Given records:
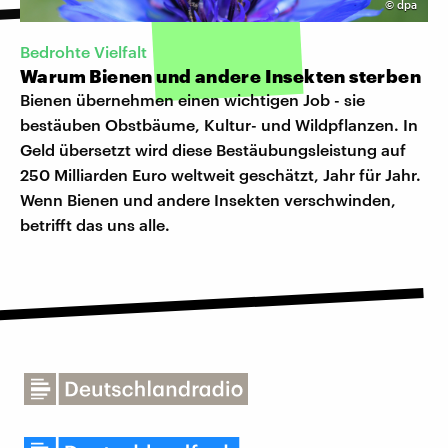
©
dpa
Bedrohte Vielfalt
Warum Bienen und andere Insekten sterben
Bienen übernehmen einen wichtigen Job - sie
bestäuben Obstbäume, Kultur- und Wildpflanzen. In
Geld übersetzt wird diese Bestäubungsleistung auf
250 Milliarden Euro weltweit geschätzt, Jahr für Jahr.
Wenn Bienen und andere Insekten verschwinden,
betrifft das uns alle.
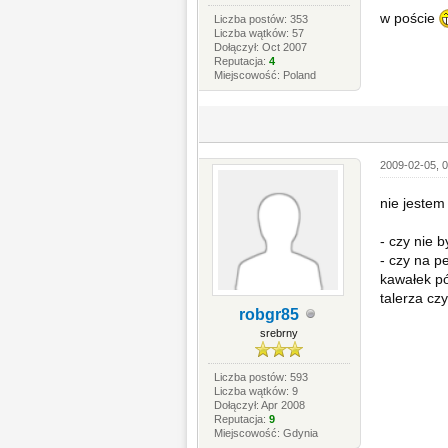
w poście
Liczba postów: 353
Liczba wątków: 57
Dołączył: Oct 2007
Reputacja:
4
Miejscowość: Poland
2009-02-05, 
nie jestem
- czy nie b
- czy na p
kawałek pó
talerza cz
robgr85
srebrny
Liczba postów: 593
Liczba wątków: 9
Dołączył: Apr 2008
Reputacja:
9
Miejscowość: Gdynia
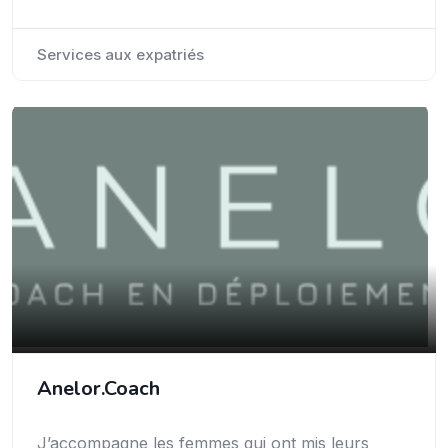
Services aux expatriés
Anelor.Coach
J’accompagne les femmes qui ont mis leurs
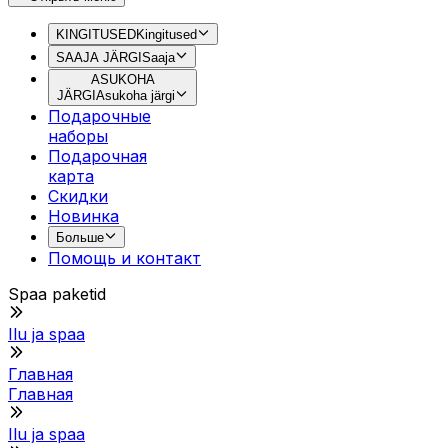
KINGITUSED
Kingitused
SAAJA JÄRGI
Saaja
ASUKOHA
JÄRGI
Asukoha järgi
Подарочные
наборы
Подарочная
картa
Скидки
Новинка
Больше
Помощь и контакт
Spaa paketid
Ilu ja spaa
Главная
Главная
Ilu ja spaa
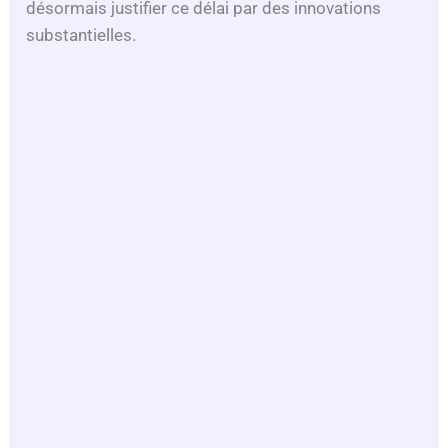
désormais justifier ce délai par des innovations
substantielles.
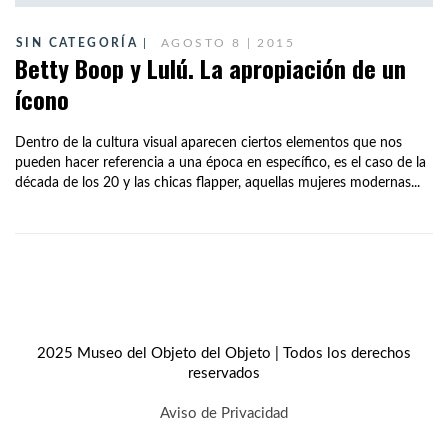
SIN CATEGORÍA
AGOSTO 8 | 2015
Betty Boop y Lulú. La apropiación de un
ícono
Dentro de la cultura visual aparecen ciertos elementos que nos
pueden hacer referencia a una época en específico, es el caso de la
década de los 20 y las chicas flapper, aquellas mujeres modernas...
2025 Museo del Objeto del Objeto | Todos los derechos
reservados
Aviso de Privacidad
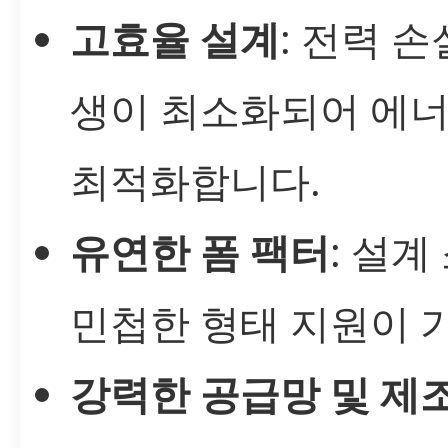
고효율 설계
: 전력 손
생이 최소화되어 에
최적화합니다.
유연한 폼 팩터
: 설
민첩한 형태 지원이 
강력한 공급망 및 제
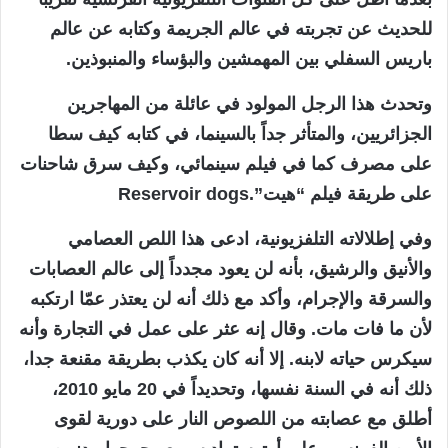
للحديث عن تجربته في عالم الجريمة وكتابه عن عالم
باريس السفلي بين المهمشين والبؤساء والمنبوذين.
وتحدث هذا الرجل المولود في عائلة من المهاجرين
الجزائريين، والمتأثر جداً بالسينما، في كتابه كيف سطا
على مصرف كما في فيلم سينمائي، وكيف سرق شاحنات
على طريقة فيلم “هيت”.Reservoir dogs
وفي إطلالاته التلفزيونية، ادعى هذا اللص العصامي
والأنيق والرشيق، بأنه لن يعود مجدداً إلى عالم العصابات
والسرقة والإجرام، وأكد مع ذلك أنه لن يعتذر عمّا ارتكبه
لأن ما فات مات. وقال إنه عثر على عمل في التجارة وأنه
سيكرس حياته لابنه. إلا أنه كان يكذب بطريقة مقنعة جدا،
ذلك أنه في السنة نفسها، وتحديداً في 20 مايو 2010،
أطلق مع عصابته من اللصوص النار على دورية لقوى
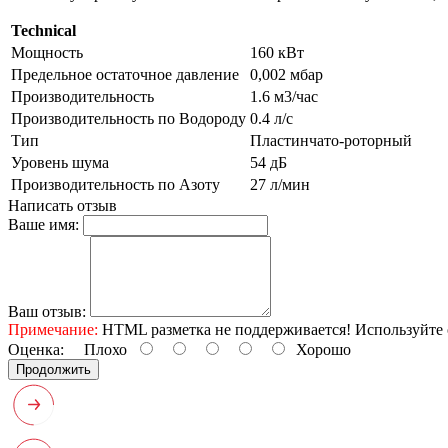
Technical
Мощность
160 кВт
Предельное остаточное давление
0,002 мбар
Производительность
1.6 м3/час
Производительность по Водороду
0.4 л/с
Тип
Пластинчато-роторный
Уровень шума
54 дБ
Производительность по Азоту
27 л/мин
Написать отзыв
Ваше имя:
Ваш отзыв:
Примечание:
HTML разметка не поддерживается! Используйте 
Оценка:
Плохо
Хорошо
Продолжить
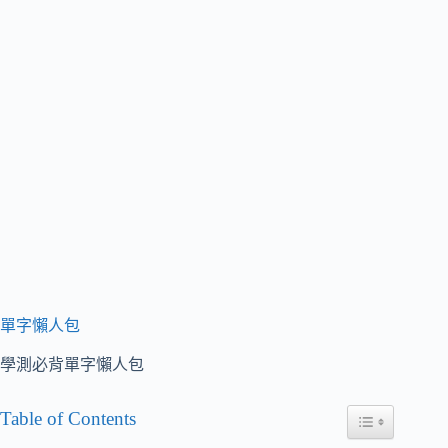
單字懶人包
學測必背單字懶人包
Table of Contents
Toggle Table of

==

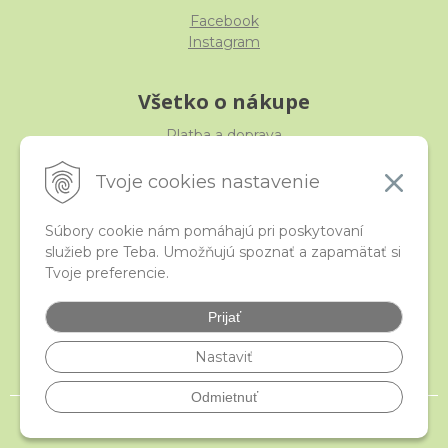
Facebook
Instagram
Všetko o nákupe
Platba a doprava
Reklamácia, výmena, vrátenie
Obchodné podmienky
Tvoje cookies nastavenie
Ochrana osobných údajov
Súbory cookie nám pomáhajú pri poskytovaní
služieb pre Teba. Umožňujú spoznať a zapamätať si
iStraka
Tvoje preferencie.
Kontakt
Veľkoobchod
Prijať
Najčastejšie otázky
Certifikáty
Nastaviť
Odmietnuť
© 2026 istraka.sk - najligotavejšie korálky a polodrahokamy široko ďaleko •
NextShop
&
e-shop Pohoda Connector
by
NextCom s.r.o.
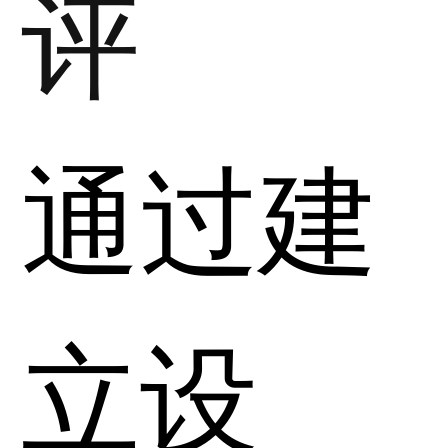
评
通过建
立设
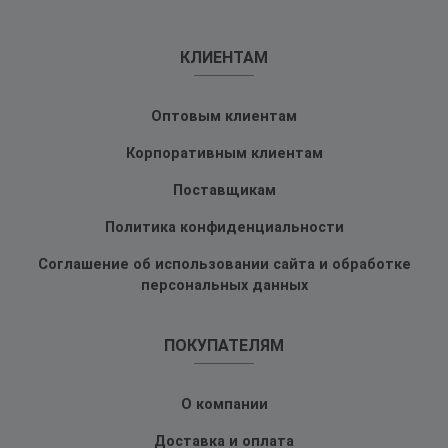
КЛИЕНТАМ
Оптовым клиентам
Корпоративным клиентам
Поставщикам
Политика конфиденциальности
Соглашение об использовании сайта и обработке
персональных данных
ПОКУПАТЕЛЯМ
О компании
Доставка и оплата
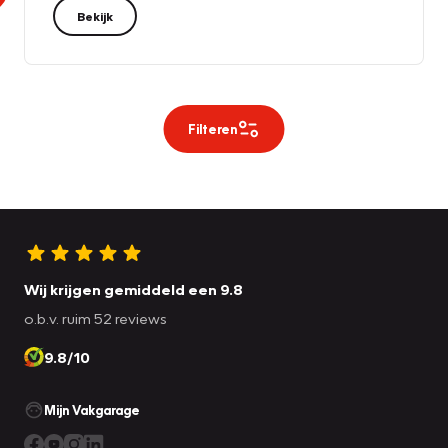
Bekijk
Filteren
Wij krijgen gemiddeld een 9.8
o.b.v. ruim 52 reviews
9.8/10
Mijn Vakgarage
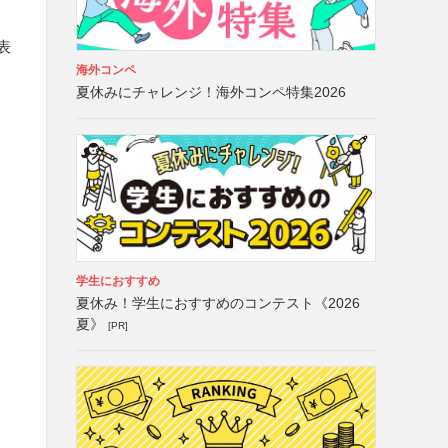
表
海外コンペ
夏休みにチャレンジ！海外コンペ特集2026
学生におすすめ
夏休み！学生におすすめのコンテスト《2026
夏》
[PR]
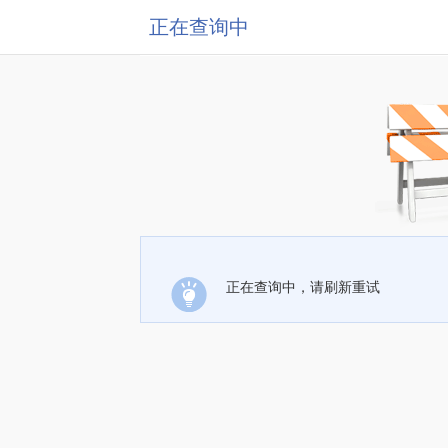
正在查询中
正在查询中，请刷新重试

Try it:
Extract every line of the data above that contains the string "Liczba", treating uppercase and lowercase as different.

Answer section:
Liczba postów: 353
Liczba wątków: 57
Liczba postów: 593
Liczba wątków: 9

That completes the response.